Tutto nasce dal fallimento in questo laboratorio, ma tutto sfida il fallimento, a partire dall’impresa di coinvolgere uomini, per sei giorni di seguito (e il settimo in scena), in un modo che a me ha evocato l’Aldo Capitini della compresenza dei vivi e dei morti.

Del resto il fallimento è forse la cifra del teatro emotivo di Paola Leone, fin da quando, nei laboratori in carcere, magari dopo giorni di prove, un’ora prima di andare in scena, apprendeva che un attore non era più disponibile, magari in preda ad una sorta di stage fright o invece semplicemente perché trasferito in altro istituto.

Anche nel laboratorio tenutosi a Conversano (dove fu Conte Giangirolamo Acquaviva D’Aragona ), l’indecente intimità (Paola Leone dixit) del teatro (di certo teatro), ha affrontato e sfidato la vergogna, la caduta dell’empatia, il machismo normotico, il covid e altre insidie, per riuscire a proporre la voglia di rappresentazione (e in questo termine, almeno per un momento, coniugo il teatro alla psicologia).

Anche nel nostro laboratorio il fallimento è stato costante compagno di viaggio, con alcuni di noi in bilico fino all’ultimo momento, tra l’andare e non andare in scena (una sorta di variazione sull’essere-non essere), tra il mettersi una gonna e prendere le parole da una donna uccisa e rischiare di non ricordare quelle stesse dieci parole, perché l’indicibile parole non ha.

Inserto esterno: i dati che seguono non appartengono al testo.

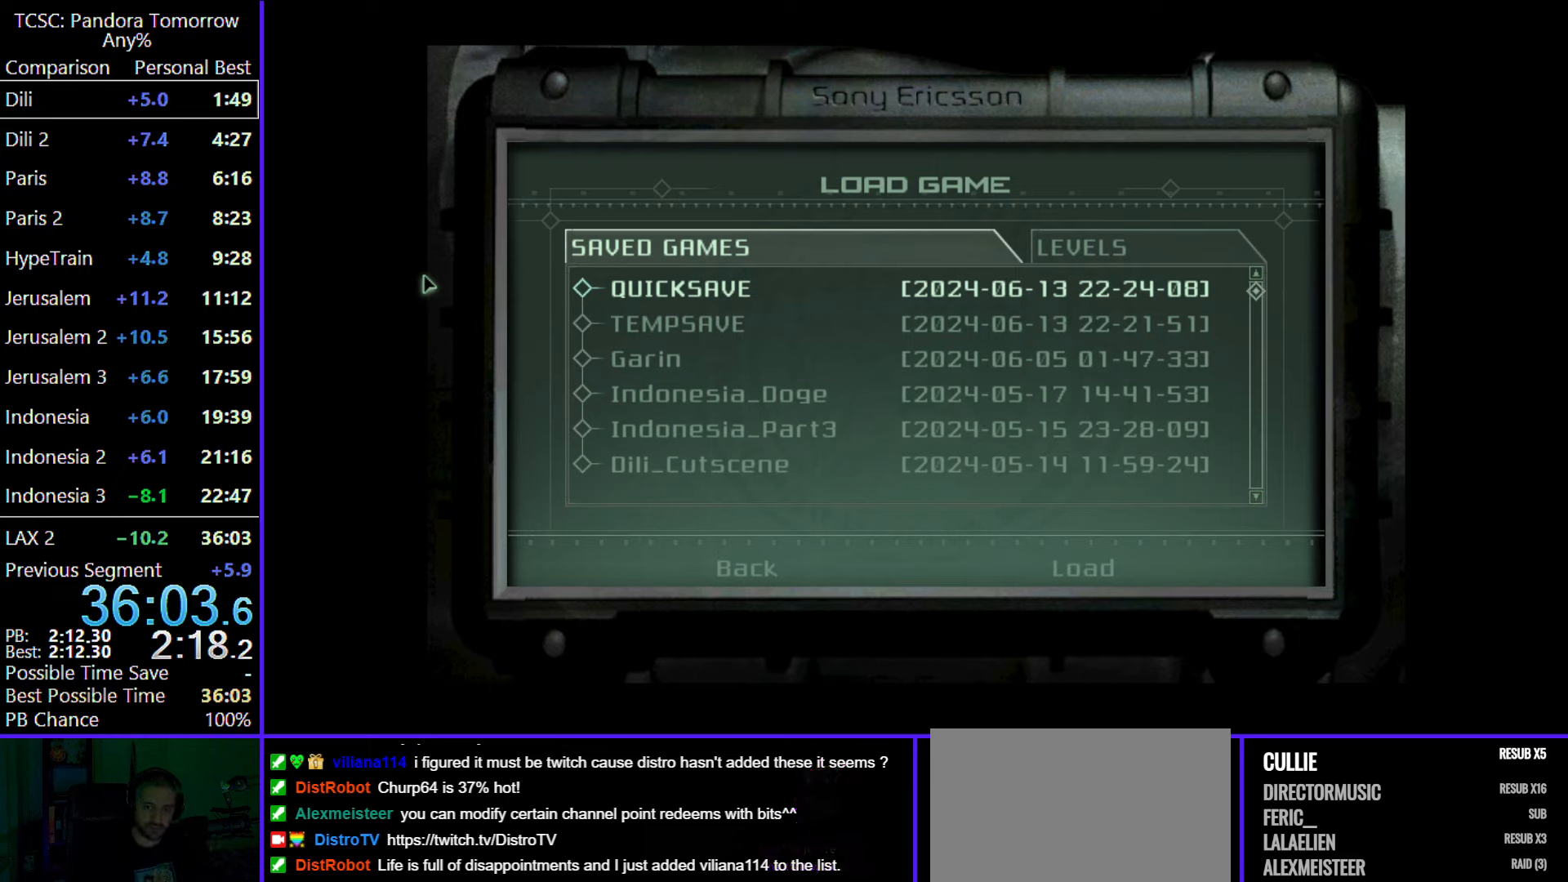
{"keys": [], "mouse": [], "events": []}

Interessante, tra tutte, l’oscillazione di un partecipante e la proclamata minaccia di non andare in scena, rientrata con molta fatica pochi istanti prima della rappresentazione, solo quando lo stesso partecipante ha ricordato un’analoga situazione del passato, e non ha voluto reiterare un fallimento (Try again. Fail again. Fail better).

Per quanto mi riguarda, da buon conduttore di psicodramma, nel mio elemento non considero il fallimento con ansia (In psicodramma il fallimento della rappresentazione è la norma e da esso nasce il gioco terapeutico), ma se devo andare in scena (pochissime volte mi capita, fortunatamente per tutti), si tratti pure di teatro emotivo, tutto diventa diverso, tutto deve essere restituito ad un pubblico (che nello psicodramma/psicoplay non esiste), perciò deve essere restituito decentemente.

Ci si accorge allora, dall’interno, da attore, della potenza degli stereotipi (soprattutto dei meno evidenti), di quanto pervadono la nostra psiche maschile, di quanto sia tracciata la continuità tra stereotipi e violenza, di quanto sia necessaria una educazione all’empatia (e io aggiungerei , da psicoterapeuta, alla mentalizzazione), che coinvolga sopratutto gli uomini.

Allora il progetto sogno di Paola Leone (fare il laboratorio di Barbablù con la nazionale italiana di calcio, magari in Piazza di Spagna), merita davvero di essere preso in considerazione(…fail better…).